I followed up with Lande about this statement and the quarterbacks that he ranked worse were former Kentucky quarterback and NFL bust Andre Woodson and two guys that he couldn't even remember. That's pretty damning.

What also ensures that Pryor won't be a first-round pick is that a track record matters to NFL personnel types. Yes, Pryor is 31-4 as a starter, but if you take a closer look at his statistical contributions you can see he will struggle in the NFL.

Last season, he attempted 25 passes or less in six games. In four games, he threw for under 200 yards, and only once did he pass for over 300 yards, against a perennial Big Ten doormat in Indiana.

That's a game manager, folks, especially at the college level.

Pryor ran for over 100 yards in four games during the 2010 season. But the NFL is a passing league and Pryor isn't Michael Vick.

One more reason that Pryor won't go in the first round of the supplemental draft, and surprisingly I'm not going to delve into his questionable character, although you can ask Ryan Mallet how that impacts your draft status, is the lockout.

It appears the lockout will be resolved fairly shortly, although there is no indication or timetable for sure. Even if the lockout is resolved by the beginning of July, it’s hard to imagine that the NFL will be in a rush to hold a supplemental draft right away.

Free agency will be the first order of business and Pryor will be lucky if a supplemental draft is held by late July or early August.

This means that the ultra-raw Pryor would have less than a month to show that he can make impact on an NFL team.

Not bloody likely.

Still, despite all these negatives, and my initial thought that Pryor wouldn't be drafted at all, here is why he'll be drafted much higher than most people think, including myself.

First, Drew Rosenhaus is no idiot. You don't get to be one of the biggest agents in the business by being dumb.

Rosenhaus wouldn't have signed Pryor if he didn't know that he had a marketable commodity. He also arguably wouldn't have signed him if he didn't have some preliminary interest from NFL teams in the former Buckeye.

Remember, it only takes one team to make a mistake. For example, as long as the Raiders need a quarterback with physical skills and have an owner obsessed with speed and measurables, then we know of one possible landing spot for Pryor.

Second, Pryor has an "NFL arm." Boy, am I sick of hearing about players having NFL arms.

But, the reality is that if you don't have one you aren't probably going to get drafted high.

If you can make every throw and Pryor can, then NFL teams figure that they can fix the rest of a player's shortcomings and will gamble on a selection.

Pryor also does some of his best work when the pocket breaks down and he is flushed out of the pocket. He can throw on the move.

Well, the pocket breaks down a lot in the NFL.

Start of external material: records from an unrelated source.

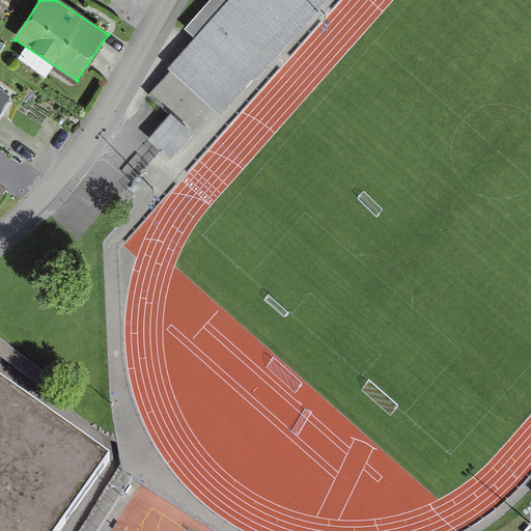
[(325,0),(229,0),(211,0),(185,29),(195,38),(168,70),(221,117),(325,0)]
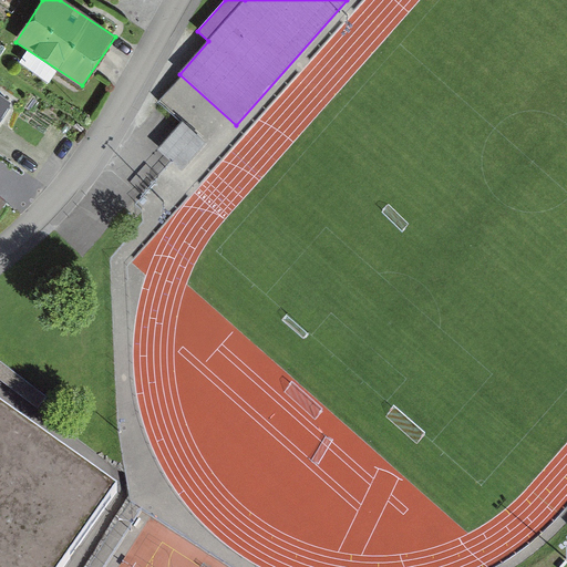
[(0,94),(0,121),(12,103),(0,94)]
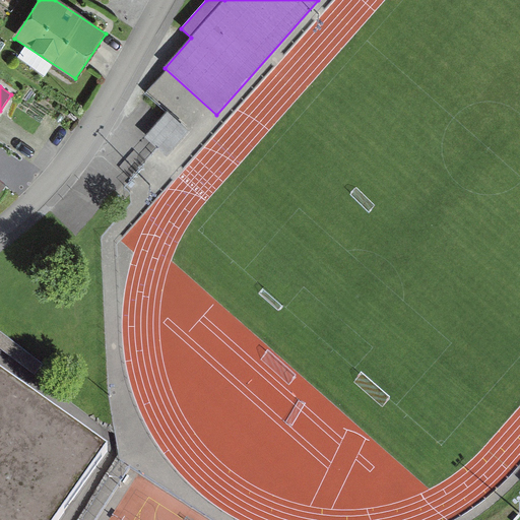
[(167,112),(144,138),(168,157),(190,132),(167,112)]
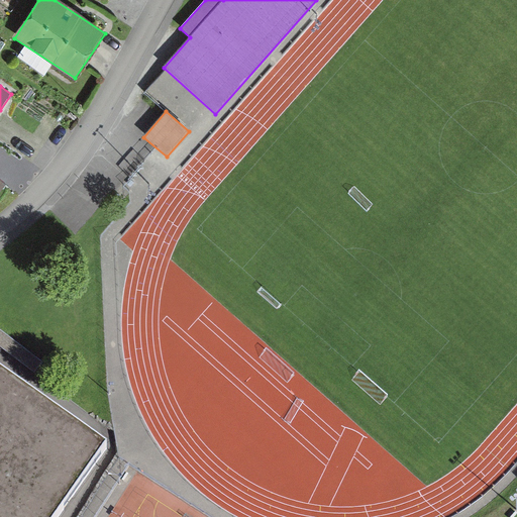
[(0,177),(0,194),(8,184),(0,177)]
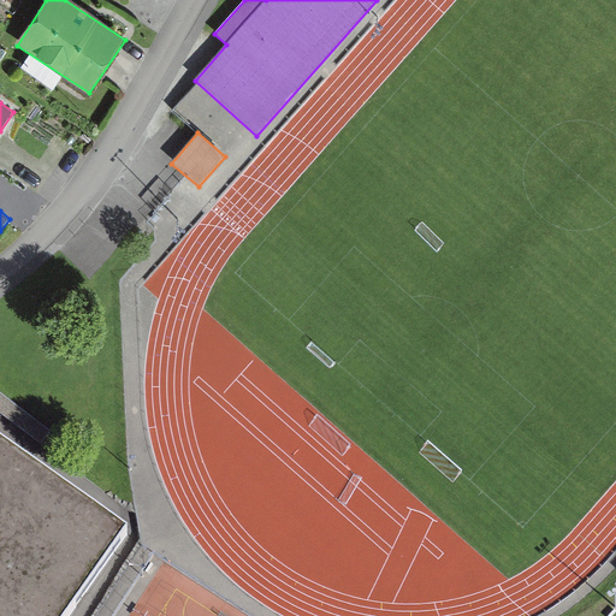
[(0,450),(0,615),(67,615),(124,537),(0,450)]
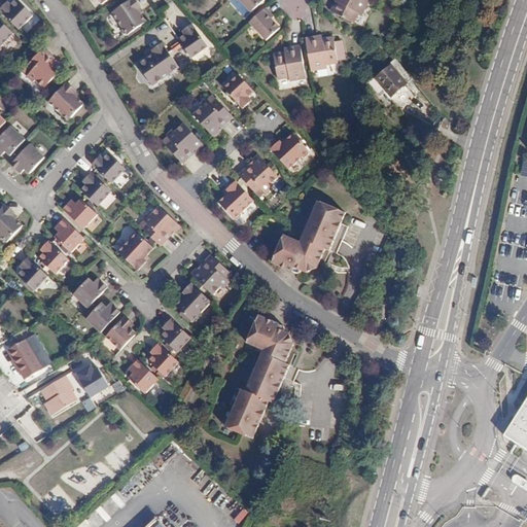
[(8,0),(7,0),(0,8),(0,9),(19,29),(33,14),(19,0),(13,0),(11,3),(8,0)]
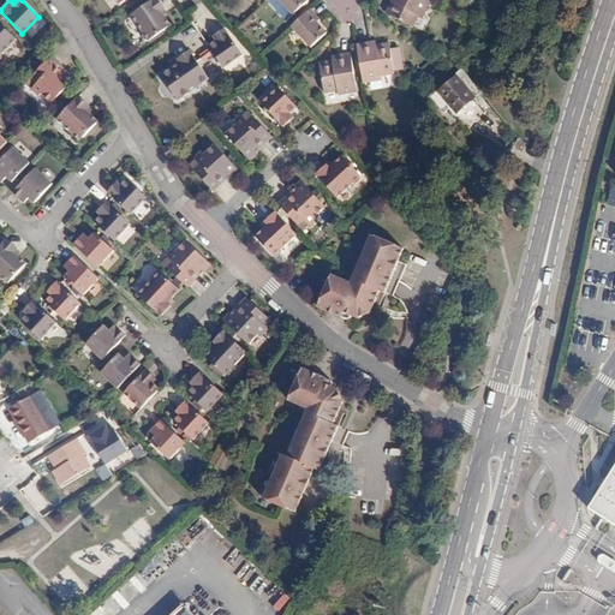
[(157,0),(154,0),(131,17),(144,36),(142,37),(145,42),(148,41),(149,42),(171,27),(161,12),(165,11),(157,0)]
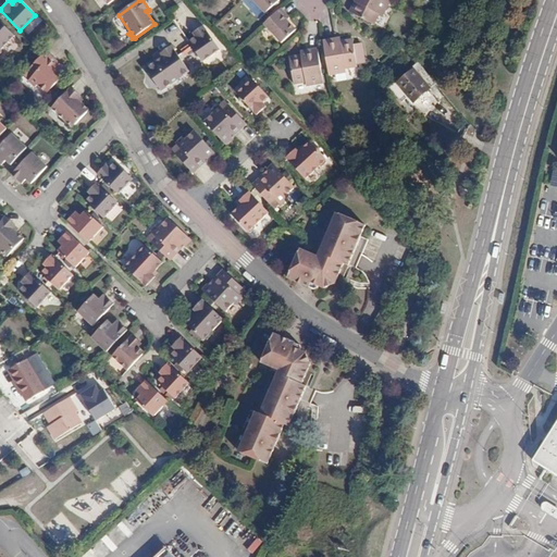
[(249,0),(263,15),(276,2),(274,0),(249,0)]
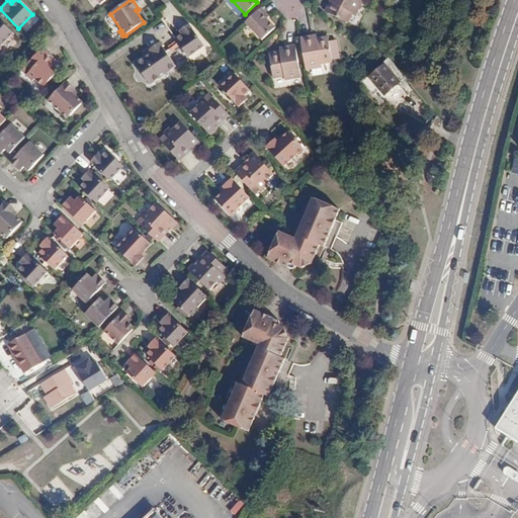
[(360,3),(353,0),(326,0),(324,3),(327,5),(323,14),(345,25),(350,16),(353,18),(360,3)]
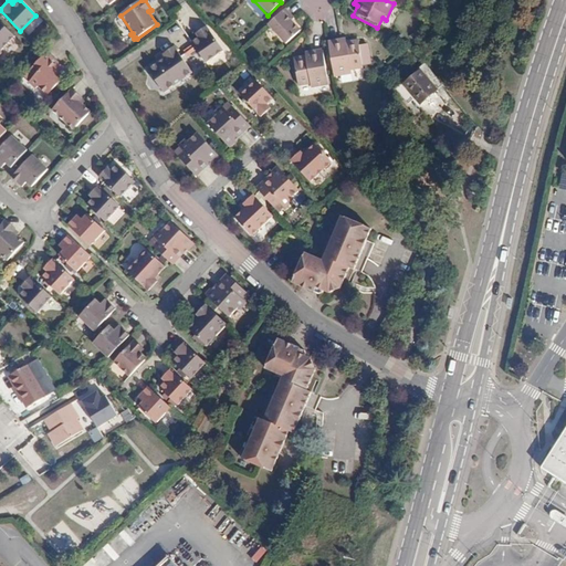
[(283,11),(266,27),(283,46),(299,33),(285,19),(289,16),(283,11)]
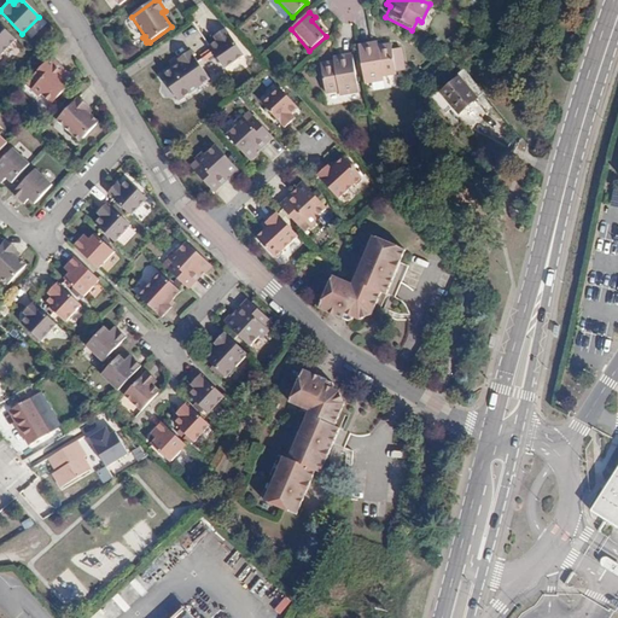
[(17,39),(0,21),(0,58),(3,56),(3,53),(17,39)]
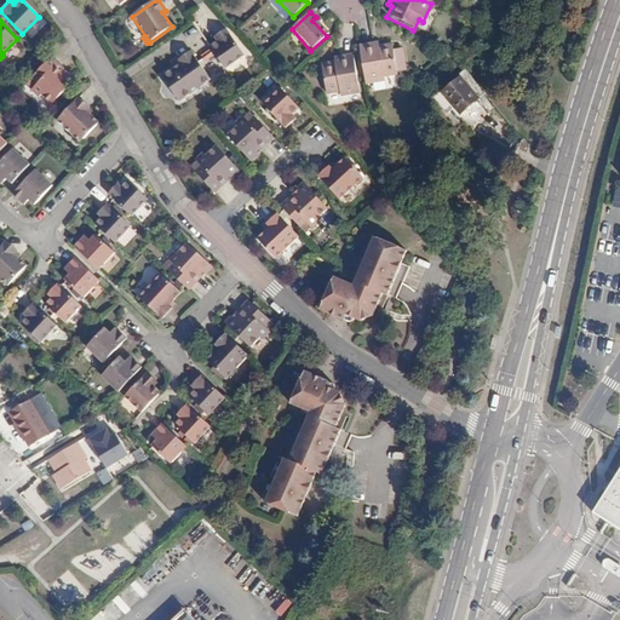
[(245,55),(227,29),(216,36),(218,41),(211,46),(225,68),(245,55)]
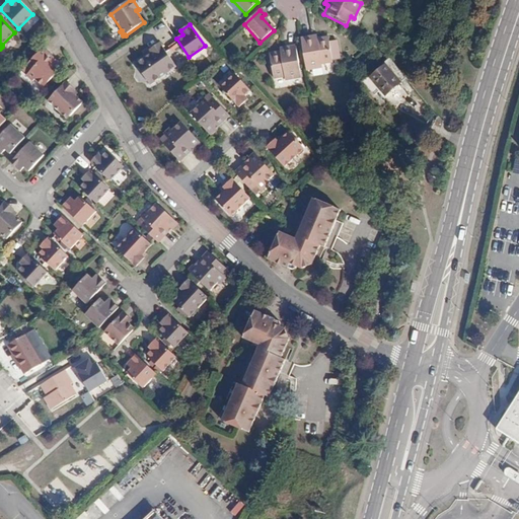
[(337,59),(334,42),(326,43),(325,39),(314,41),(314,36),(298,40),(303,72),(319,69),(318,65),(329,63),(329,60),(337,59)]
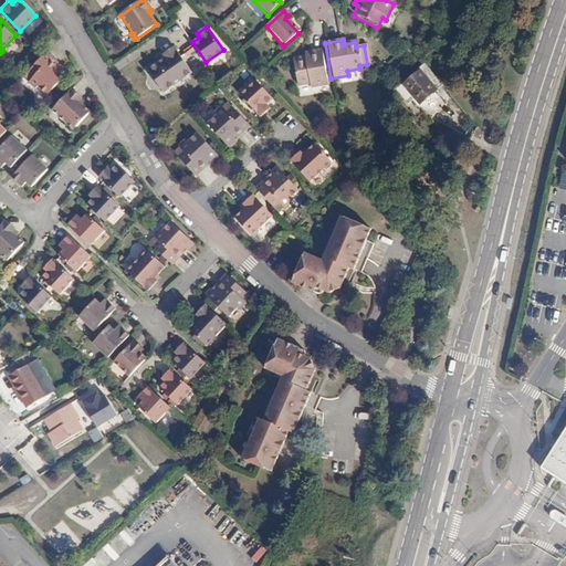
[(149,71),(164,93),(192,72),(175,46),(164,54),(166,58),(149,71)]
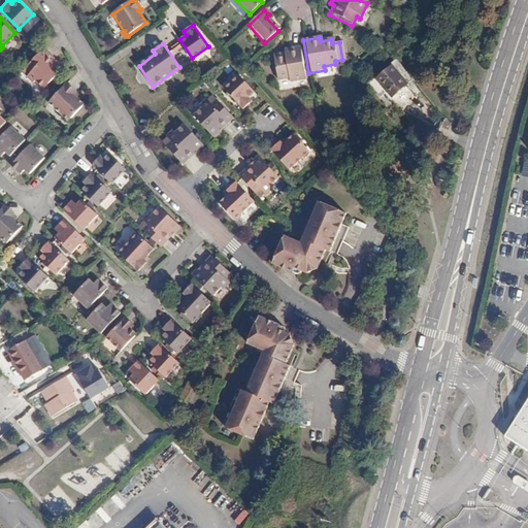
[(180,46),(172,50),(176,62),(186,58),(180,46)]
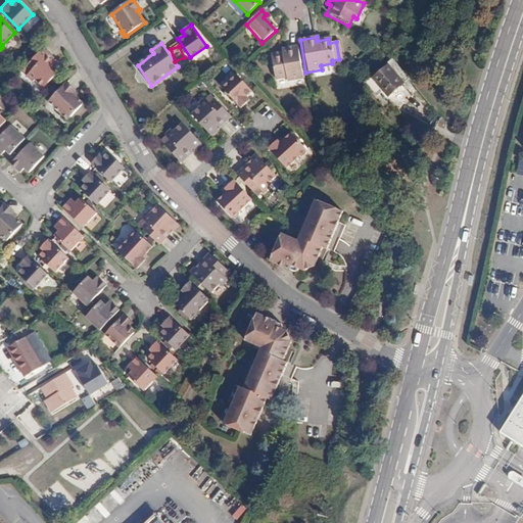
[(300,80),(295,47),(280,49),(281,54),(270,55),(273,80),(285,79),(286,82),(300,80)]
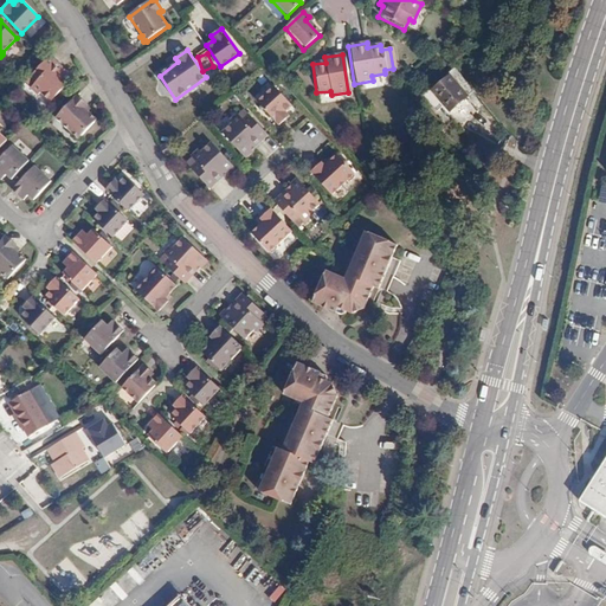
[(65,73),(47,58),(31,75),(36,79),(28,86),(37,94),(40,91),(50,101),(72,76),(68,70),(65,73)]
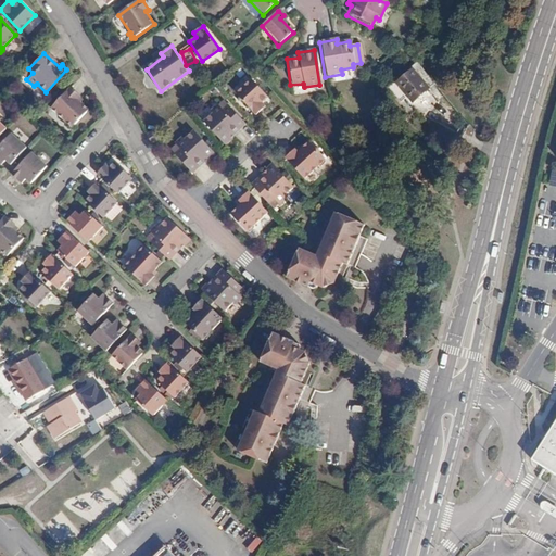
[(400,92),(412,105),(436,85),(416,62),(409,67),(412,71),(397,83),(395,79),(389,85),(396,95),(400,92)]
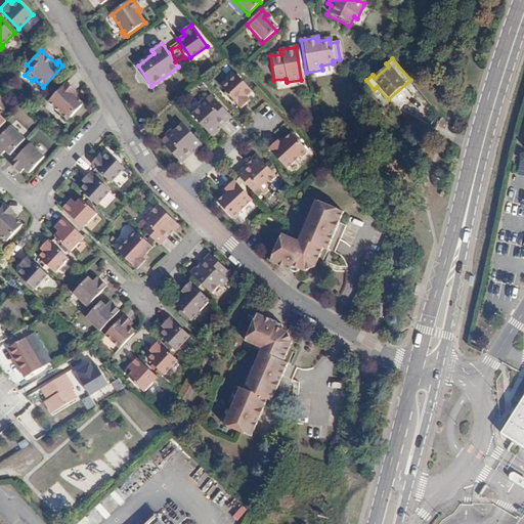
[(237,75),(223,88),(243,108),(251,101),(247,98),(253,91),(237,75)]
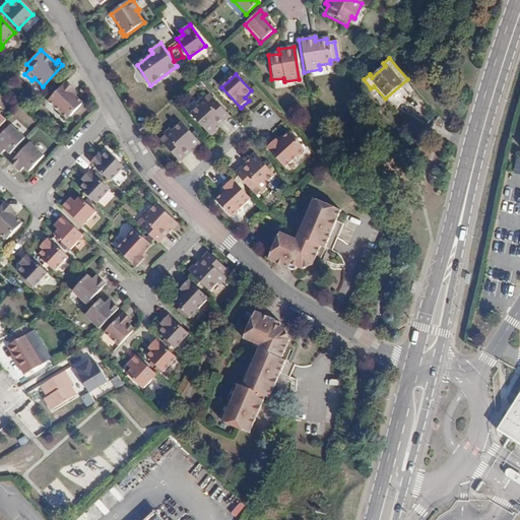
[(66,80),(48,101),(60,113),(60,115),(63,118),(67,118),(82,102),(71,91),(74,88),(66,80)]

Finally, much of the league is in a win now mode. With coaches and general managers fighting for their jobs, one can easily look at Pryor and say, "Who cares if choosing him is going to cost a pick next season? We need help now; otherwise I might not be around."

Don't get me wrong, Pryor isn't going to start for a team in year one, but can he come in for a few plays, in a wildcat or special formation role? Absolutely.

Bottom Line: Pryor probably doesn't escape the fourth round and I wouldn't be shocked if he went in the third. If he makes it into the third round, Rosenhaus will probably be smiling and adding Pryor to the McGahee story he likely tells future clients.